The state has rules covering the permitting of mining for metals on lands that a tribe considers sacred. Lowenthal's legislation would amend that state code to cover aggregate rock-mining operations on land that includes the wellspring of the Santa Margarita River and the Pechanga tribe's creation site.

Granite officials ---- spokesman Ed Manning and Liberty Quarry Project Manager Gary Johnson ---- told the committee that the tribe did not identify the quarry site as sacred six years ago, when the company was first considering the project.

They argued that to make that assertion now, at the eleventh hour, and use legislation to block the project would amount to an illegal taking. They also said it would be inappropriate for the state Legislature to take away land-use decisions from the county of Riverside.

Pechanga Tribal Chairman Mark Macarro said the tribe has long been on the record as being concerned about the proposed quarry.

"We trusted the environmental review process," he said. "But it's on a tragic trajectory for the Luiseno peoples."

Granite has spent close to $10 million on the project, Johnson said, and the county's Planning Commission has conducted five long hearings and meetings on it. After the commission is finished, the county Board of Supervisors will take up the project and there will probably be legal challenges.

"Has the local process failed? It seems to me it hasn't played itself out," said Sen. Jean Fuller, R-Bakersfield.

Sen. Doug La Malfa, R- Richvale, asked Macarro whether it was possible for the region's aggregate needs to be served by a mine in a different location, and he asked whether some sort of land swap might help both sides fulfill their goals.

"We're not anti-mine," Macarro said. "We're reasonable people, and we could consider some solution that could go outside the legislation."

Johnson said Granite also is interested in reopening talks.

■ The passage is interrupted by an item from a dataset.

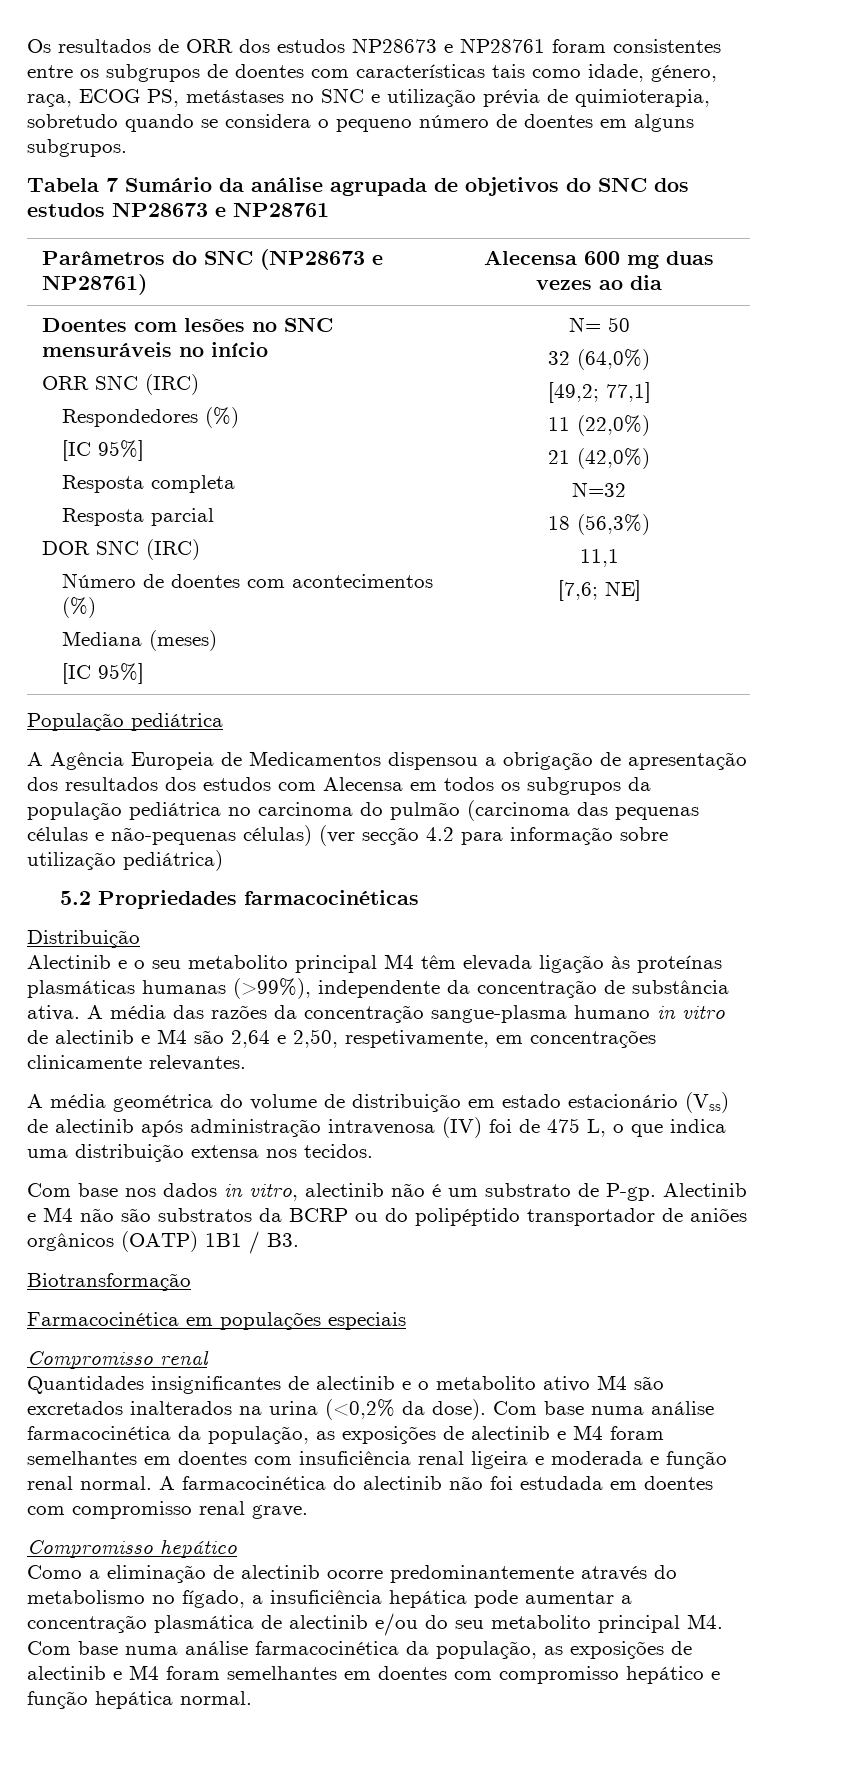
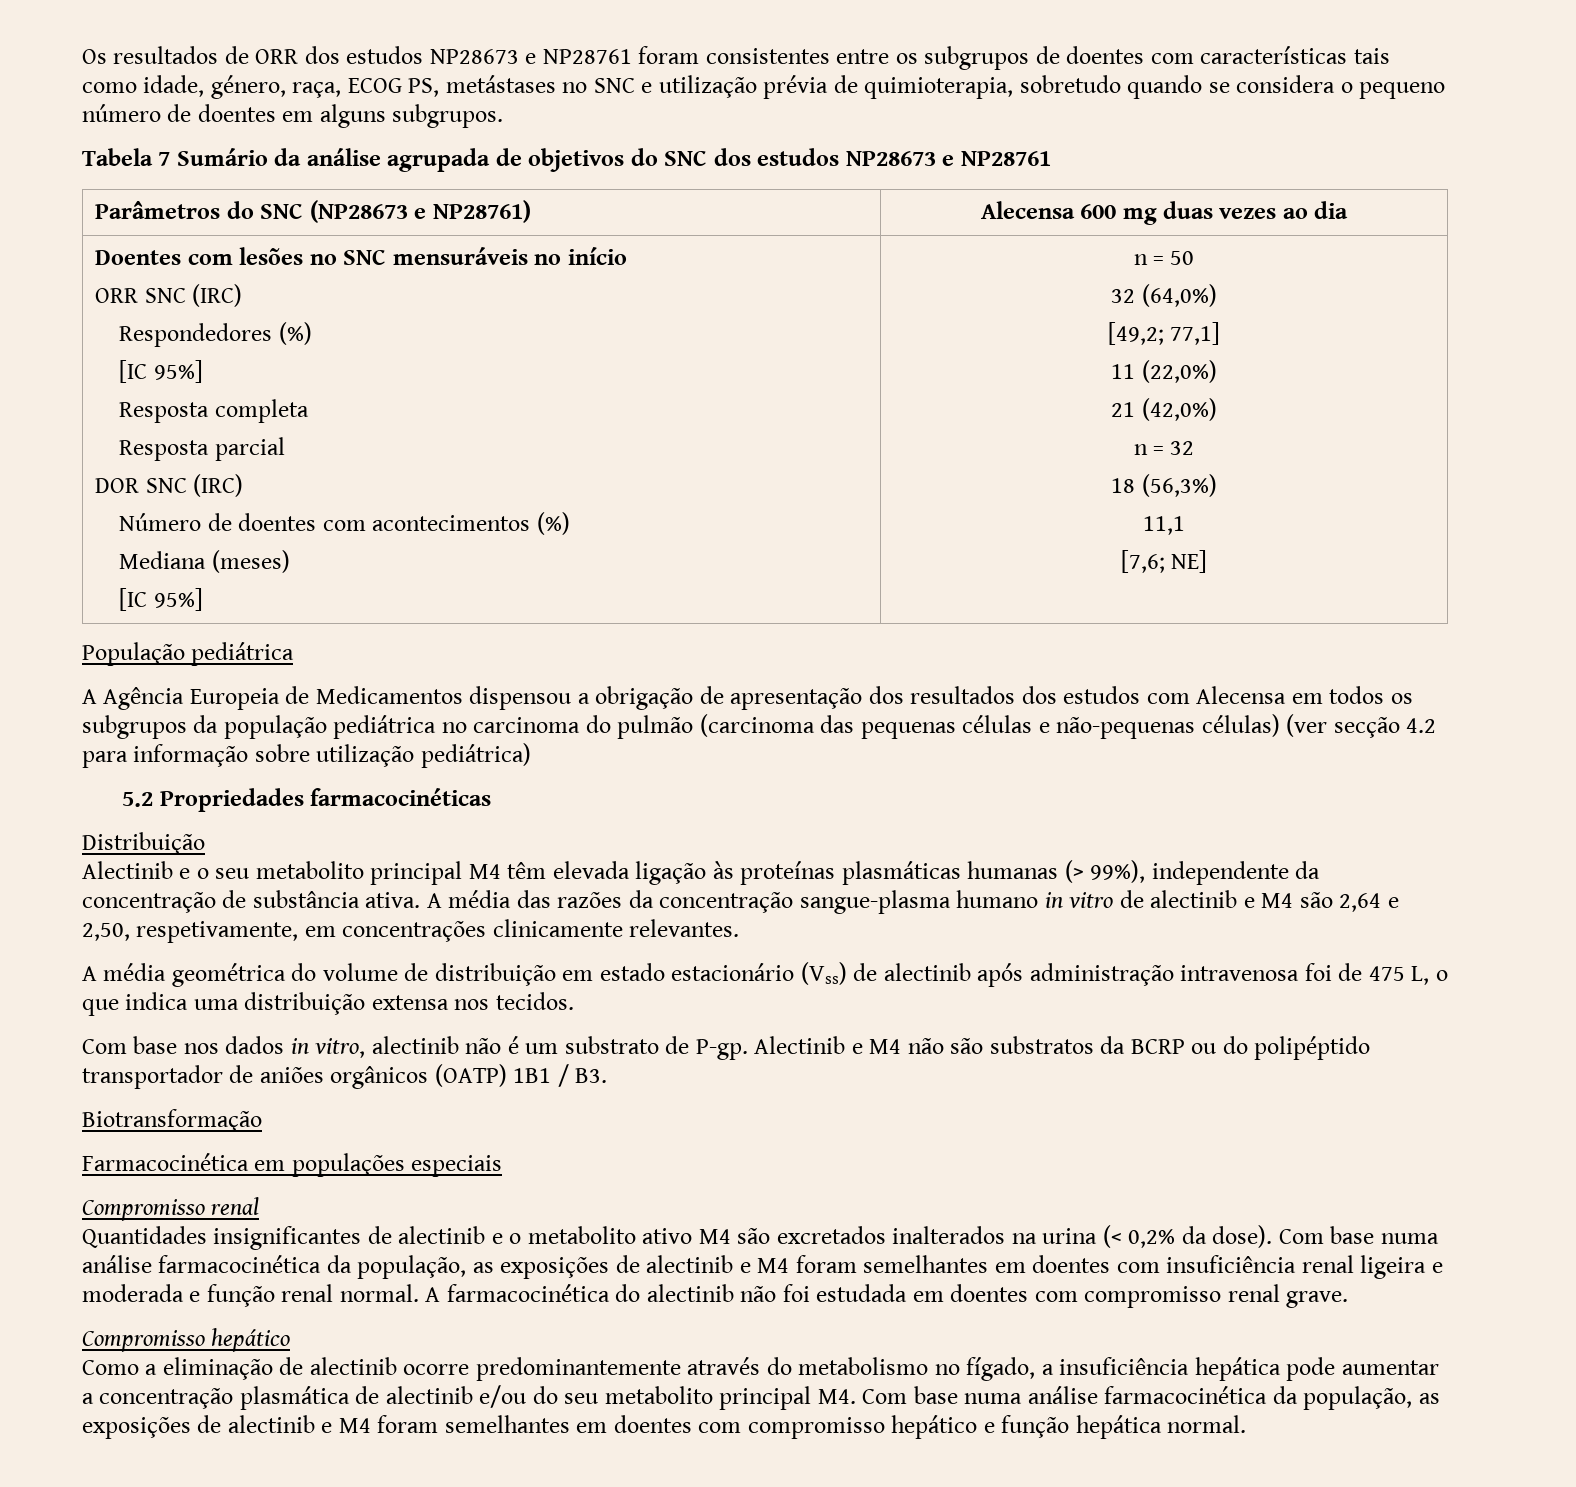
[568,317,601,332] N= -> [1133,254,1165,265] n =
[572,482,626,497] N=32 -> [1133,441,1195,455] n = 32
[233,978,311,999] (>99%), -> [1064,860,1146,883] (> 99%),
[442,1117,482,1138] (IV) -> (1300, 973) none
[325,1399,395,1420] (<0,2% -> [1102,1225,1176,1248] (< 0,2%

"I hope when we walk out of here today, that would continue. Instead of taking up legislation, encourage us to go back and talk and work something out," he said.

On the larger issues triggered by the bill, Manning told the committee that the legislation could set a "troubling precedent" for the state if it is approved.

"There are in California 110 federally recognized tribes. Each of them has a different creation story and mythology," he said. "This bill will certainly send a signal that the Legislature is going to put itself in place in front of local government."